══ EXCERPTED RECORDS ══

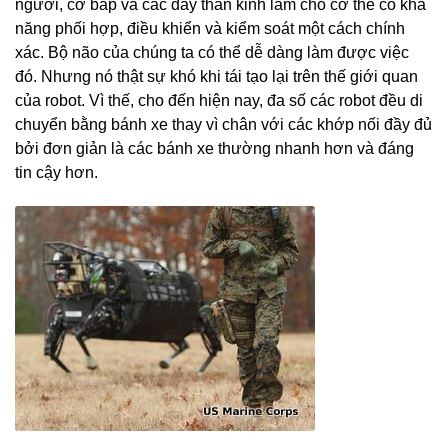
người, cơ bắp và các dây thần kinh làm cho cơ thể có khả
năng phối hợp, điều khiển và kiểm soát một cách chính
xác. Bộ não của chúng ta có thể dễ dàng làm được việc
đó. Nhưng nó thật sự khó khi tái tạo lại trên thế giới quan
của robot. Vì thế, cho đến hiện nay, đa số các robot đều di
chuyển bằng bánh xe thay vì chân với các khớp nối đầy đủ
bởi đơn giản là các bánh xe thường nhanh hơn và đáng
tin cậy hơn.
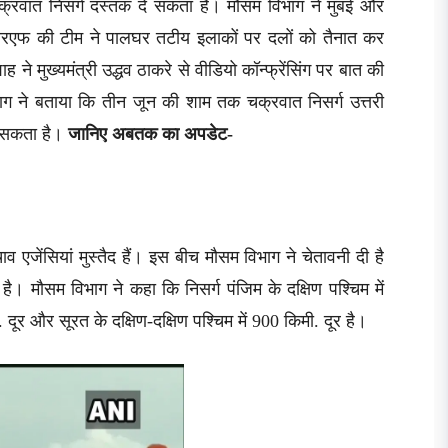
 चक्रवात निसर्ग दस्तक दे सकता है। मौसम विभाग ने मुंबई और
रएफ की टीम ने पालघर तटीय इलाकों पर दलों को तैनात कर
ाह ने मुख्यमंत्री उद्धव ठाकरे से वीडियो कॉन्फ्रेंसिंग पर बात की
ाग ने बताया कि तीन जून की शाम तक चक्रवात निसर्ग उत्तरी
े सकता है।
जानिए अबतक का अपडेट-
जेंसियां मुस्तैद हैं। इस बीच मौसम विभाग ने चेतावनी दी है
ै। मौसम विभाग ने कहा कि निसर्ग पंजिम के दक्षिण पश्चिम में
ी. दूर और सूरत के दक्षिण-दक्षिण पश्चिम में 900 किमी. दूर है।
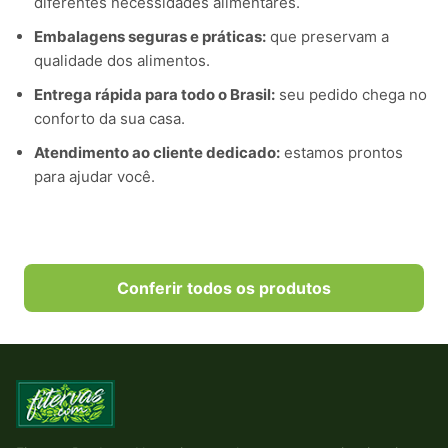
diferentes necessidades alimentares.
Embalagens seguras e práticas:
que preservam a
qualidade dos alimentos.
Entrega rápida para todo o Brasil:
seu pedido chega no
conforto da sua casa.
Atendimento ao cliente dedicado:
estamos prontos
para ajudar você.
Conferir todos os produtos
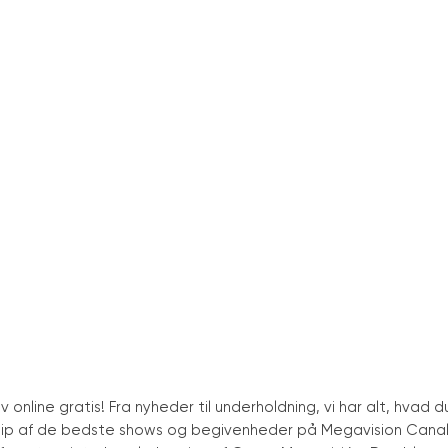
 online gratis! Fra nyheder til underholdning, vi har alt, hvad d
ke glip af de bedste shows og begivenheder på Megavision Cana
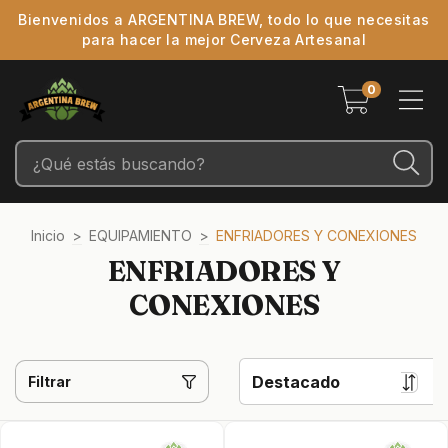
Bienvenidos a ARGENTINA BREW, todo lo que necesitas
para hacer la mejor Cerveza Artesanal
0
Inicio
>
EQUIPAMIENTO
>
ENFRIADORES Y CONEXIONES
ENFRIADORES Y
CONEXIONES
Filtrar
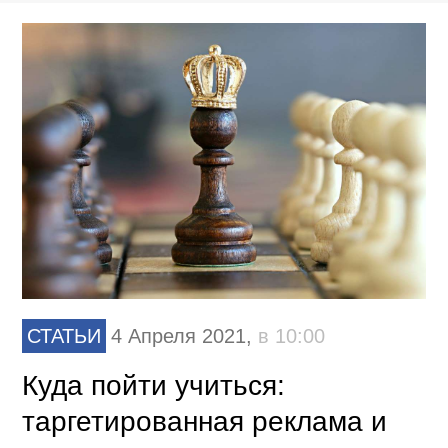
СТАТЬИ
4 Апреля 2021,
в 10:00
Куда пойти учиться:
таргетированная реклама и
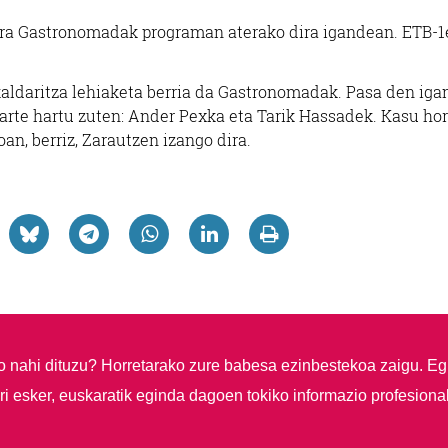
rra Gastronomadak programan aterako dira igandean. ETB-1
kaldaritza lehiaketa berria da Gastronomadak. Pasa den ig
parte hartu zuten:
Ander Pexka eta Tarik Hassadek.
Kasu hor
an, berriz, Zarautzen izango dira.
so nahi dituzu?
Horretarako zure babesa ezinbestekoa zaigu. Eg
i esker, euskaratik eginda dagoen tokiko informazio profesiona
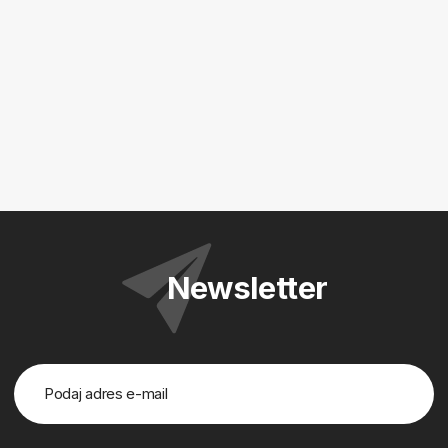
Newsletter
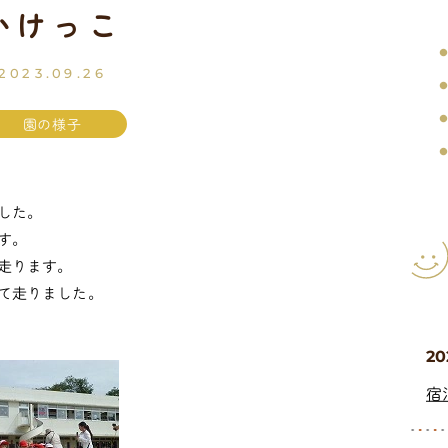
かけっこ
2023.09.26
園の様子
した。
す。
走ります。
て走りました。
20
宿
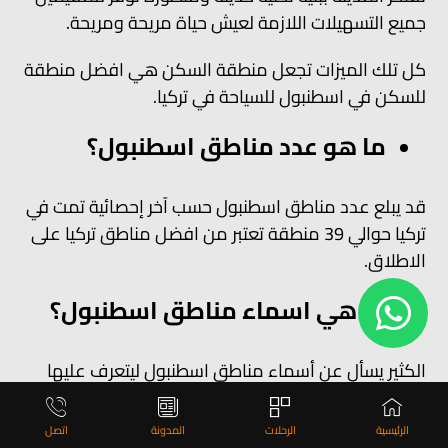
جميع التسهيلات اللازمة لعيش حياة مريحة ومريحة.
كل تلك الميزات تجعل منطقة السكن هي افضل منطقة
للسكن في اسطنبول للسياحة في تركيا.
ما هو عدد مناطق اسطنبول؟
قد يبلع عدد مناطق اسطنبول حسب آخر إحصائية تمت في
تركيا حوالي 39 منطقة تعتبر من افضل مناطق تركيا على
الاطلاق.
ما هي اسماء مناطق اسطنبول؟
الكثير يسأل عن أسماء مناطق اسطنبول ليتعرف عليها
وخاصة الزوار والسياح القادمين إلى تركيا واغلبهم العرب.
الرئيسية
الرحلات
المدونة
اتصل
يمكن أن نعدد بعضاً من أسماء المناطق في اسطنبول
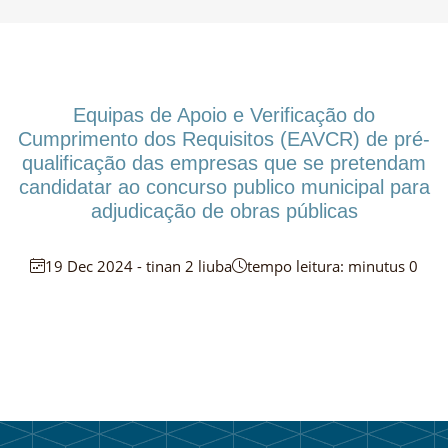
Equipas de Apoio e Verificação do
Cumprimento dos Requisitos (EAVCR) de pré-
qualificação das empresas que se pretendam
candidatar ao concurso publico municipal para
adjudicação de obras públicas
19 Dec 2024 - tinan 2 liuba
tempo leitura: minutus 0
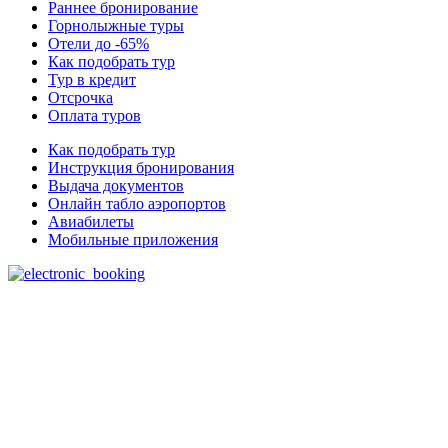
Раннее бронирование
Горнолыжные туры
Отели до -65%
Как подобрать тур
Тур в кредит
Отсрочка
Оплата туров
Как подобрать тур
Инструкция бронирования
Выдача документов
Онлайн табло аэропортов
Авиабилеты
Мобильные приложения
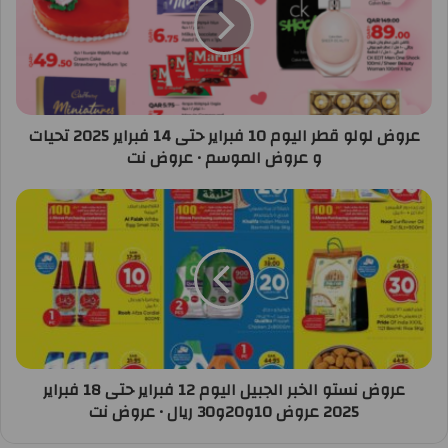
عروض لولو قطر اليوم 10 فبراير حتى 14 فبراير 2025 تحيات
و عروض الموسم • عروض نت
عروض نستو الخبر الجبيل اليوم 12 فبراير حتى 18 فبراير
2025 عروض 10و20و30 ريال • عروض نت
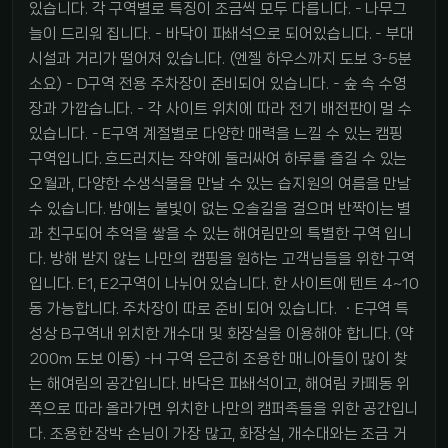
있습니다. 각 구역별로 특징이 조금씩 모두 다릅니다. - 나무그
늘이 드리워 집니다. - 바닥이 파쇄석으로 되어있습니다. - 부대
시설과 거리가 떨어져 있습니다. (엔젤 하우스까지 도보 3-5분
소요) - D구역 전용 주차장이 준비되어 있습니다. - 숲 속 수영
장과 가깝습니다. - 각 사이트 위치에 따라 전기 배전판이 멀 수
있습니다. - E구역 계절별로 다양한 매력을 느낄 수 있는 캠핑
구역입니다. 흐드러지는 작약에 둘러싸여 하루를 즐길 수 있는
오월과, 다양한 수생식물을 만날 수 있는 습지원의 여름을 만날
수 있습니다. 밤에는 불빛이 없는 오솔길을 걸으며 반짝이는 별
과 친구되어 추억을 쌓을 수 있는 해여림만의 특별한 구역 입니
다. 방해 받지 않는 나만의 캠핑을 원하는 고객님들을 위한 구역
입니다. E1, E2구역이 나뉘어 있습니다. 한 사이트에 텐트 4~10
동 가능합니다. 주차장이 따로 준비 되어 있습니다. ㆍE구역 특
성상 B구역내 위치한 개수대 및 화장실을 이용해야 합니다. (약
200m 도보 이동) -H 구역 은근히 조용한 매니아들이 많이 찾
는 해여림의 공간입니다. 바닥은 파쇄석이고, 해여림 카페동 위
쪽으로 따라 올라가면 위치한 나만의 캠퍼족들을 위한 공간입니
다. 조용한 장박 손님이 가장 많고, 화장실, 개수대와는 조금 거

═══

PROBLEM TO WORK ON -> Among the entries above, copy exactly the stretch from the line holding "Мобильные приложения" through the line holding "오월과, 다양한 수생식물을 만날 수 있는 습지원의 여름을 만날", leaving out any pictures.

SOLUTION TO THIS EXERCISE ->
Мобильные приложения
عروض لولو قطر اليوم 10 فبراير حتى 14 فبراير 2025 تحيات
و عروض الموسم • عروض نت
عروض نستو الخبر الجبيل اليوم 12 فبراير حتى 18 فبراير
2025 عروض 10و20و30 ريال • عروض نت
있습니다. 각 구역별로 특징이 조금씩 모두 다릅니다. - 나무그
늘이 드리워 집니다. - 바닥이 파쇄석으로 되어있습니다. - 부대
시설과 거리가 떨어져 있습니다. (엔젤 하우스까지 도보 3-5분
소요) - D구역 전용 주차장이 준비되어 있습니다. - 숲 속 수영
장과 가깝습니다. - 각 사이트 위치에 따라 전기 배전판이 멀 수
있습니다. - E구역 계절별로 다양한 매력을 느낄 수 있는 캠핑
구역입니다. 흐드러지는 작약에 둘러싸여 하루를 즐길 수 있는
오월과, 다양한 수생식물을 만날 수 있는 습지원의 여름을 만날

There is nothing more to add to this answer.